(Material for this exercise begins)

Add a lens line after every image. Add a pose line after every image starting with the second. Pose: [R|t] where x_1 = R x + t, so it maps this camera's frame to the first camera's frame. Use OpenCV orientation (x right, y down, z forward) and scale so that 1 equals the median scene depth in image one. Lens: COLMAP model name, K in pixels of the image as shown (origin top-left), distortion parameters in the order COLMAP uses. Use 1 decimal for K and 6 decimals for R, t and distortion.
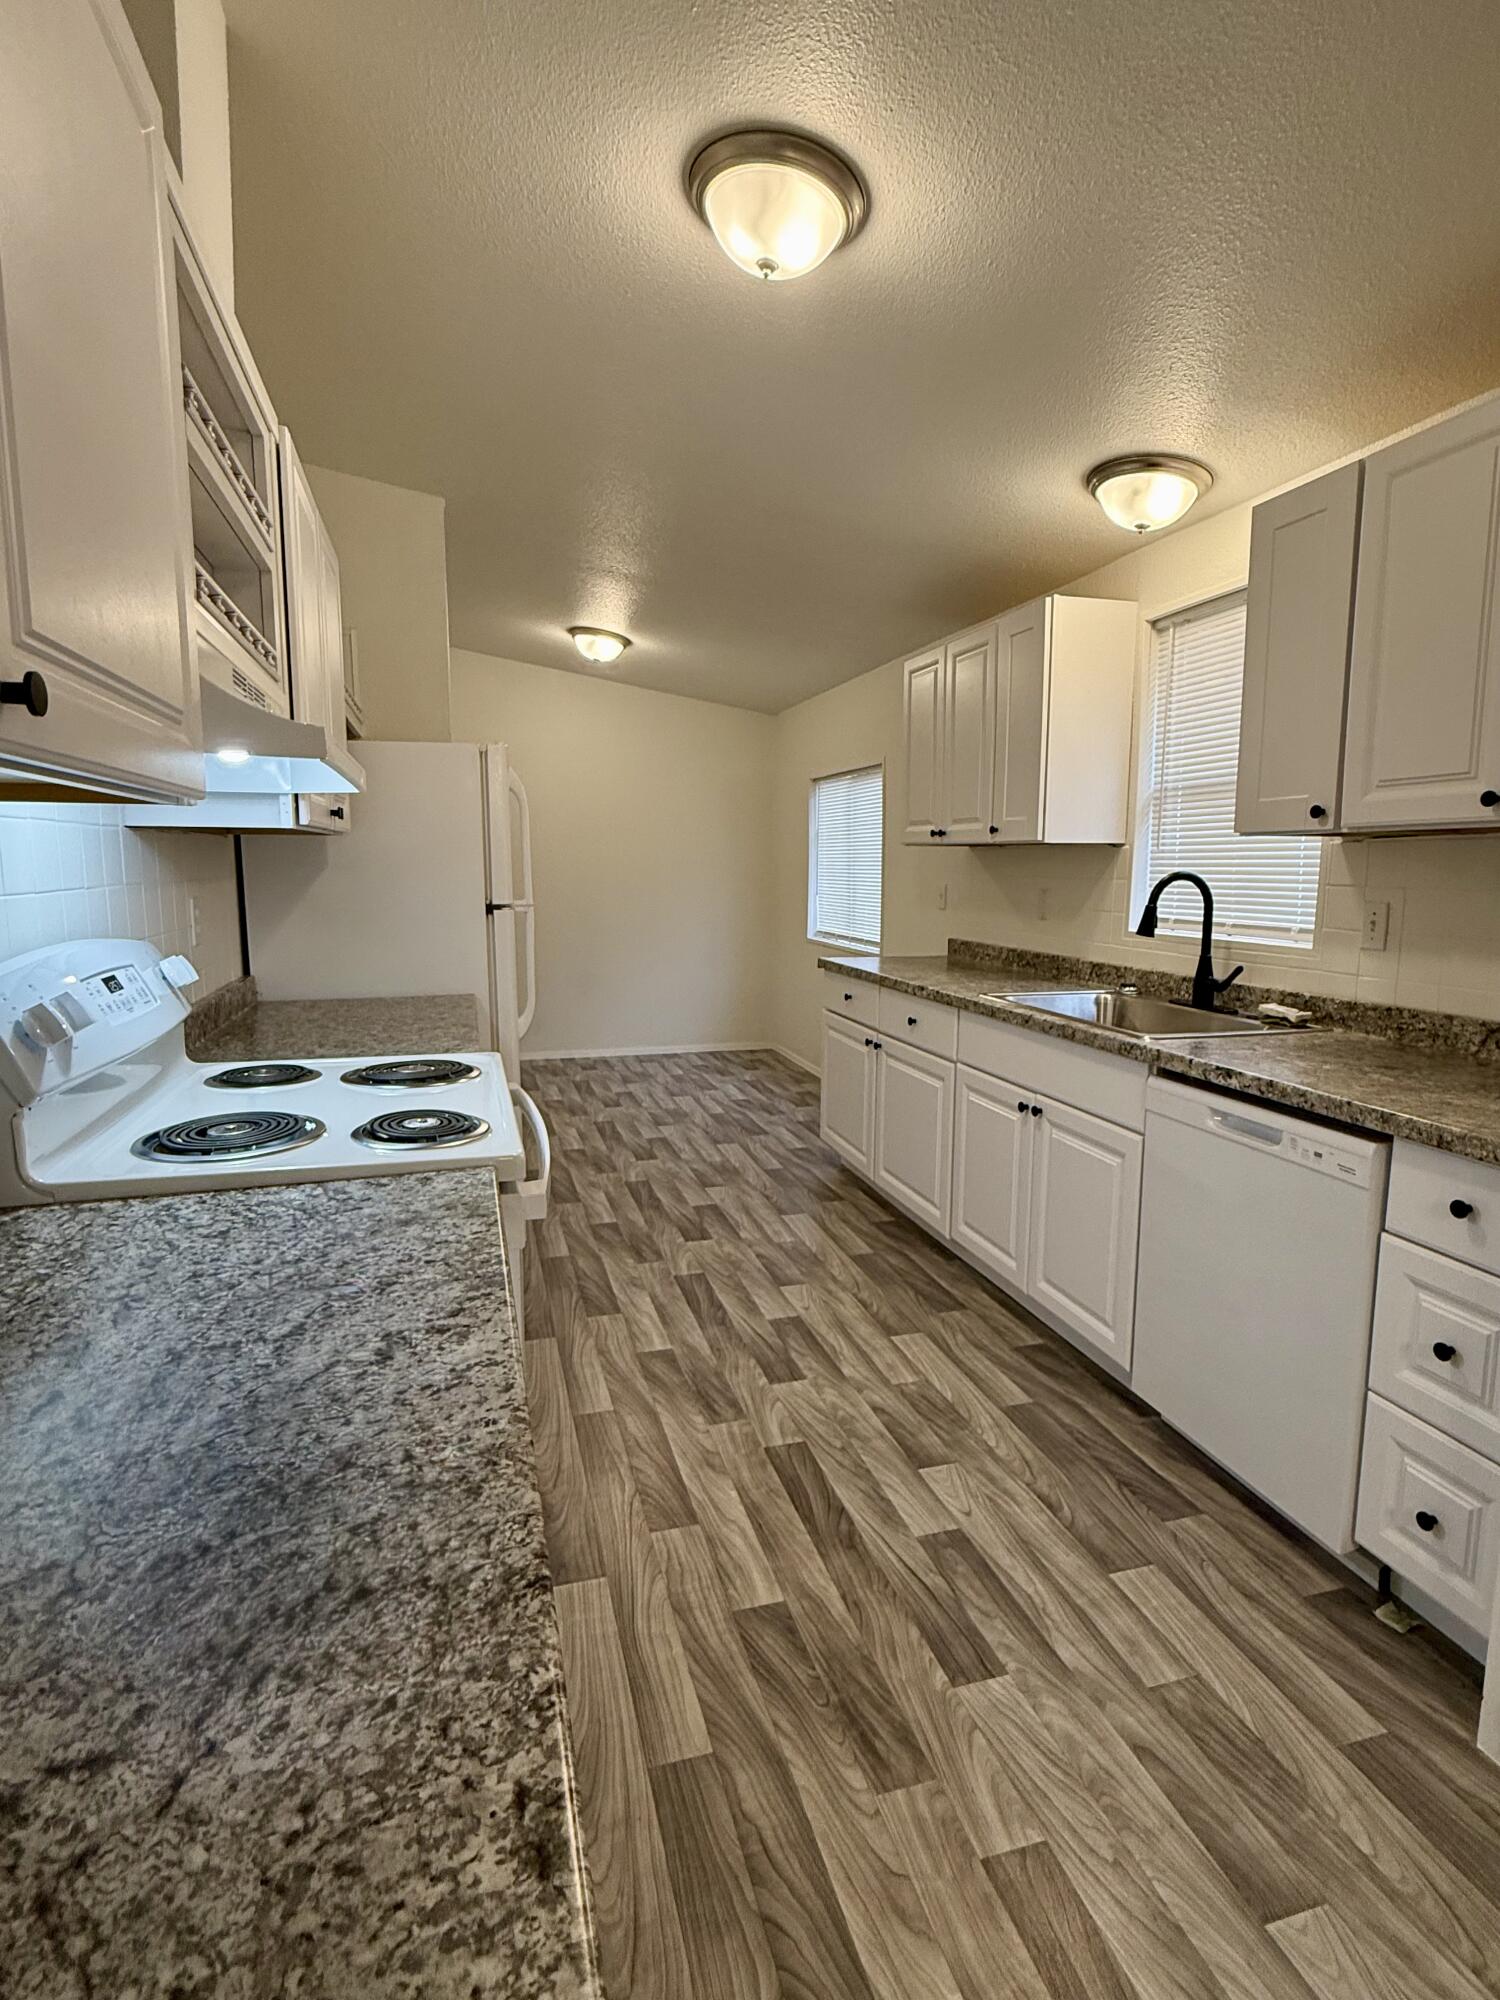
lens RADIAL K [[1023.5, 0, 746.9], [0, 1023.5, 988.7], [0, 0, 1]] dist [0.001004, 0.001060]
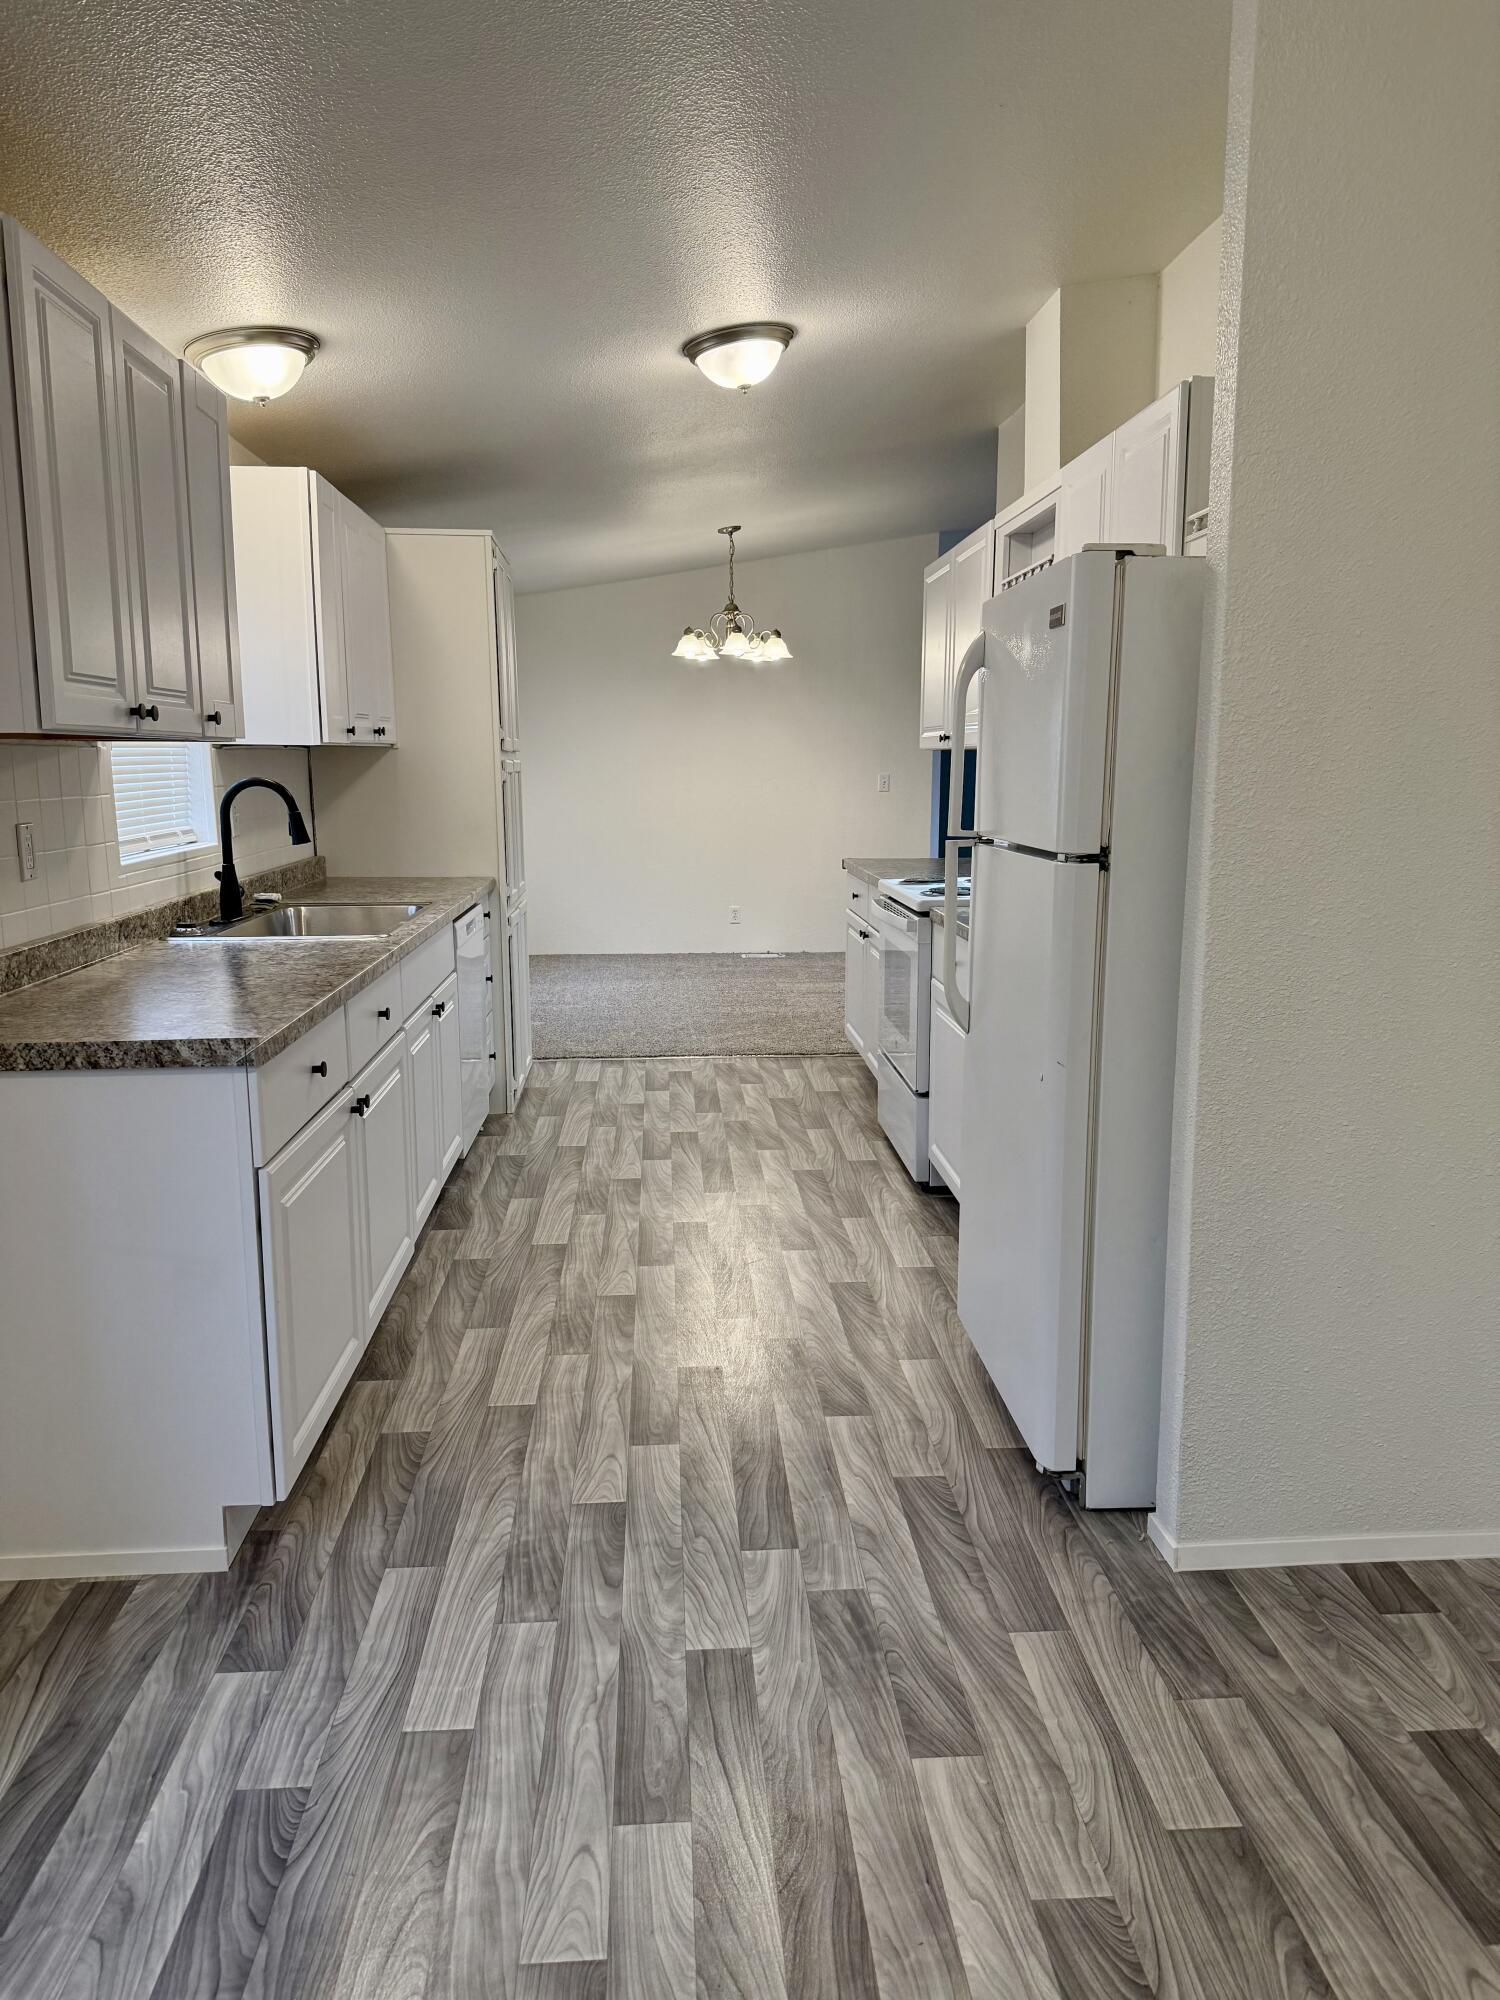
lens RADIAL K [[1395.6, 0, 742.1], [0, 1395.6, 1011.7], [0, 0, 1]] dist [0.071992, -0.098423]
pose [[-0.976363, -0.037013, 0.212944, -0.037486], [0.027477, 0.955978, 0.292150, -0.209716], [-0.214383, 0.291096, -0.932364, 1.625548]]
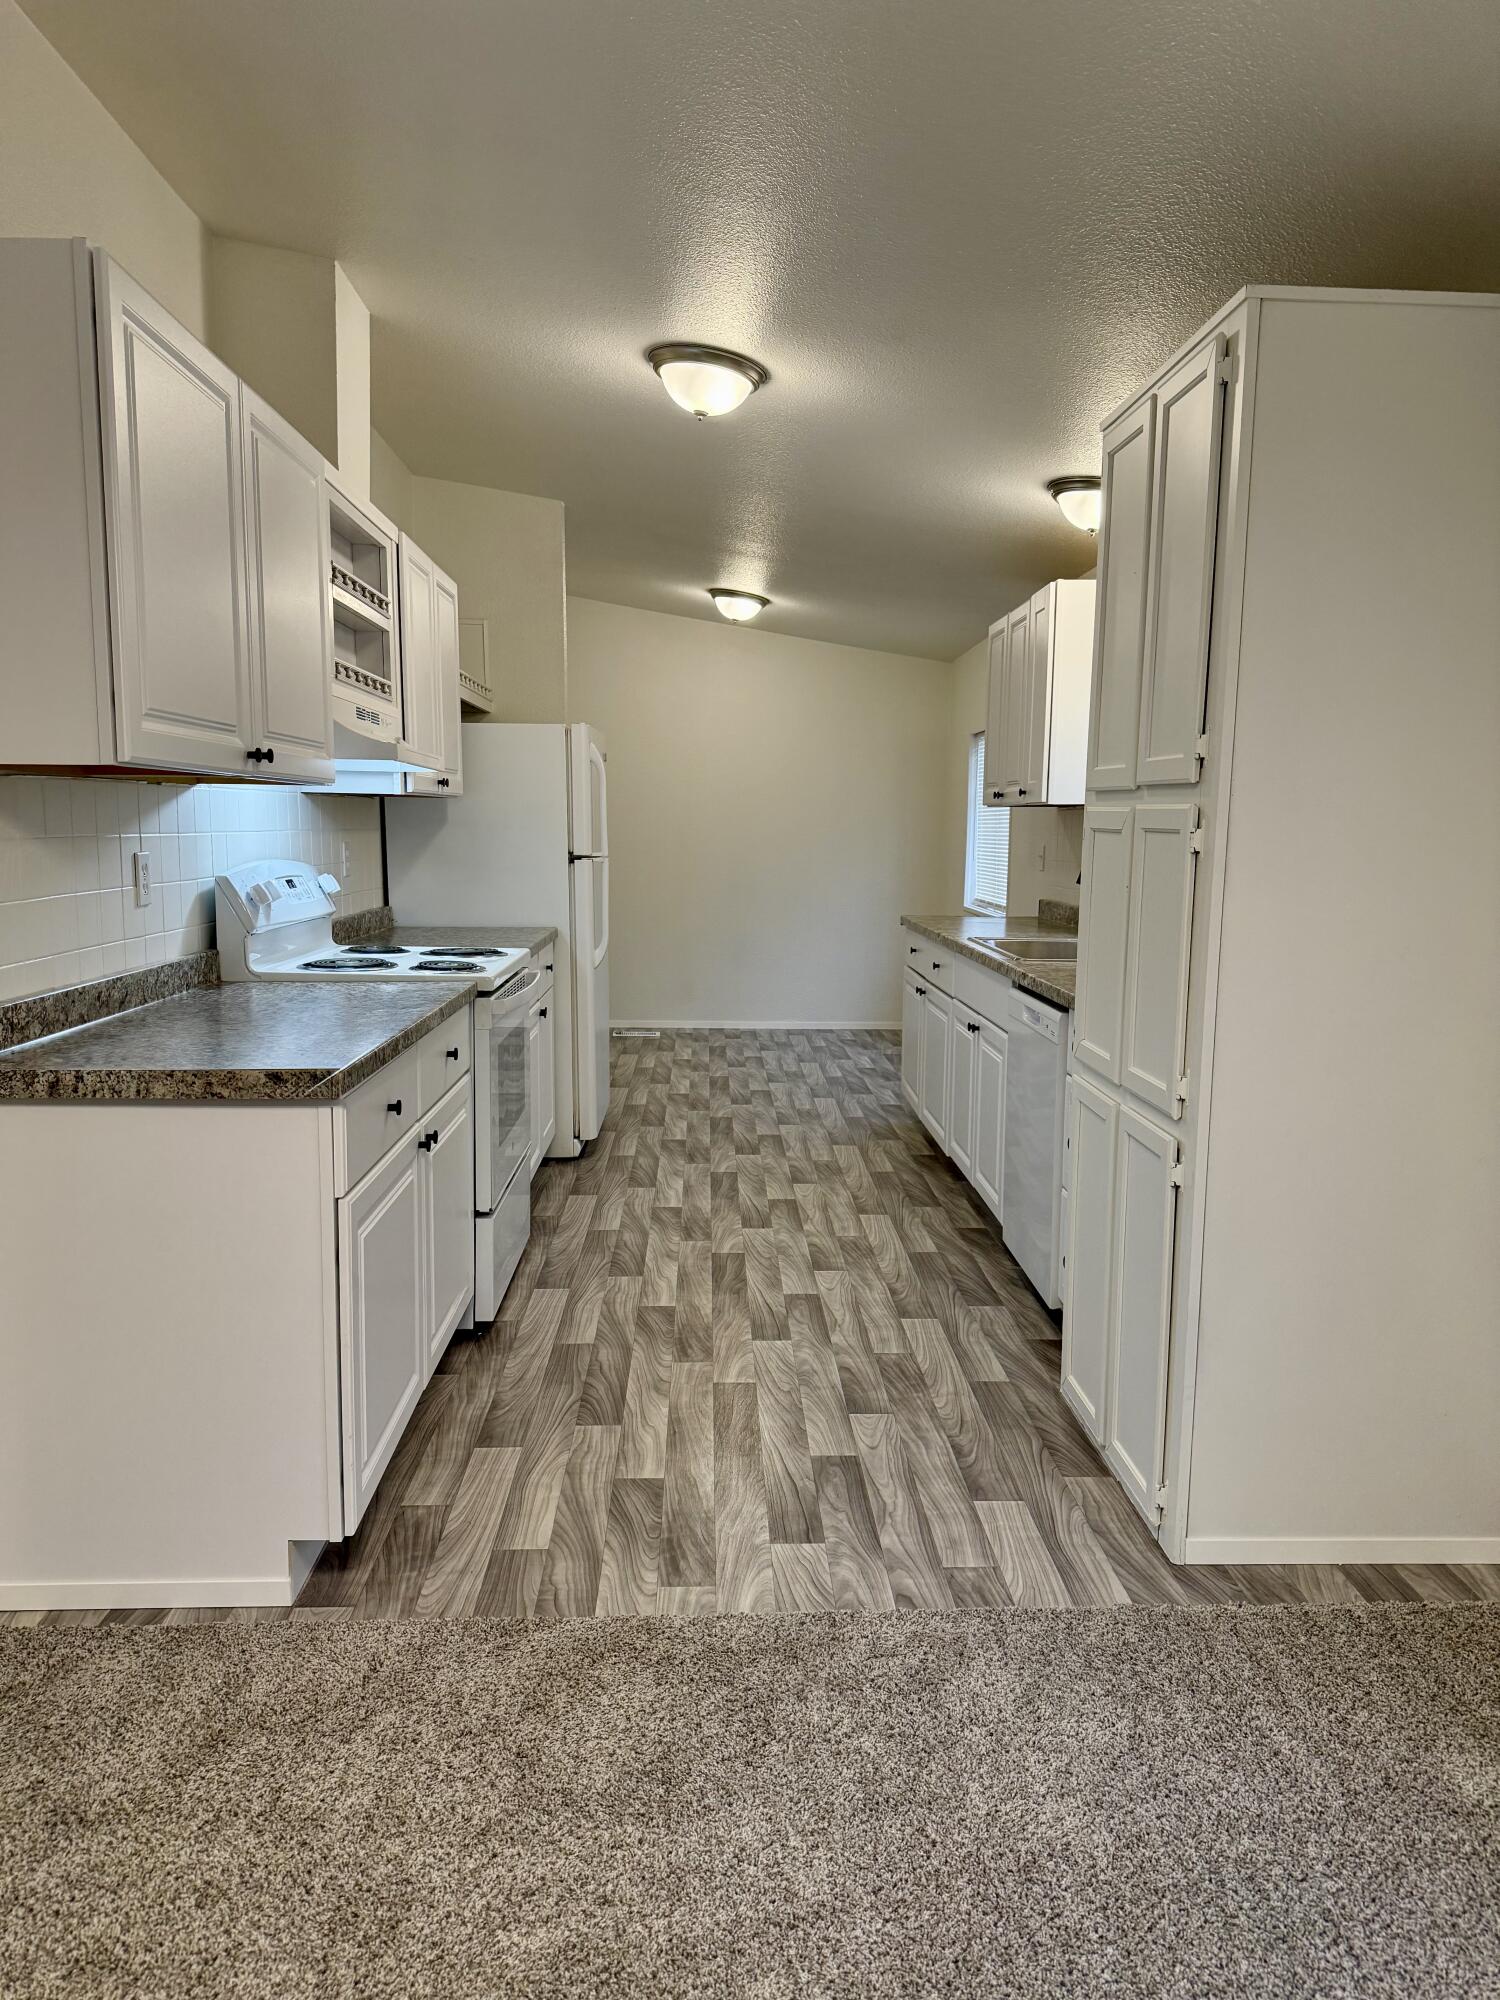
lens RADIAL K [[1395.6, 0, 742.1], [0, 1395.6, 1011.7], [0, 0, 1]] dist [0.071992, -0.098423]
pose [[0.968643, 0.037104, -0.245670, 0.553761], [-0.035365, 0.999308, 0.011490, 0.119650], [0.245926, -0.002441, 0.969286, -0.869726]]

(Material for this exercise ends)

- Problem description -
Transcribe every line in the entries above, taking out only the images.

- Exercise response -
Add a lens line after every image. Add a pose line after every image starting with the second. Pose: [R|t] where x_1 = R x + t, so it maps this camera's frame to the first camera's frame. Use OpenCV orientation (x right, y down, z forward) and scale so that 1 equals the median scene depth in image one. Lens: COLMAP model name, K in pixels of the image as shown (origin top-left), distortion parameters in the order COLMAP uses. Use 1 decimal for K and 6 decimals for R, t and distortion.
lens RADIAL K [[1023.5, 0, 746.9], [0, 1023.5, 988.7], [0, 0, 1]] dist [0.001004, 0.001060]
lens RADIAL K [[1395.6, 0, 742.1], [0, 1395.6, 1011.7], [0, 0, 1]] dist [0.071992, -0.098423]
pose [[-0.976363, -0.037013, 0.212944, -0.037486], [0.027477, 0.955978, 0.292150, -0.209716], [-0.214383, 0.291096, -0.932364, 1.625548]]
lens RADIAL K [[1395.6, 0, 742.1], [0, 1395.6, 1011.7], [0, 0, 1]] dist [0.071992, -0.098423]
pose [[0.968643, 0.037104, -0.245670, 0.553761], [-0.035365, 0.999308, 0.011490, 0.119650], [0.245926, -0.002441, 0.969286, -0.869726]]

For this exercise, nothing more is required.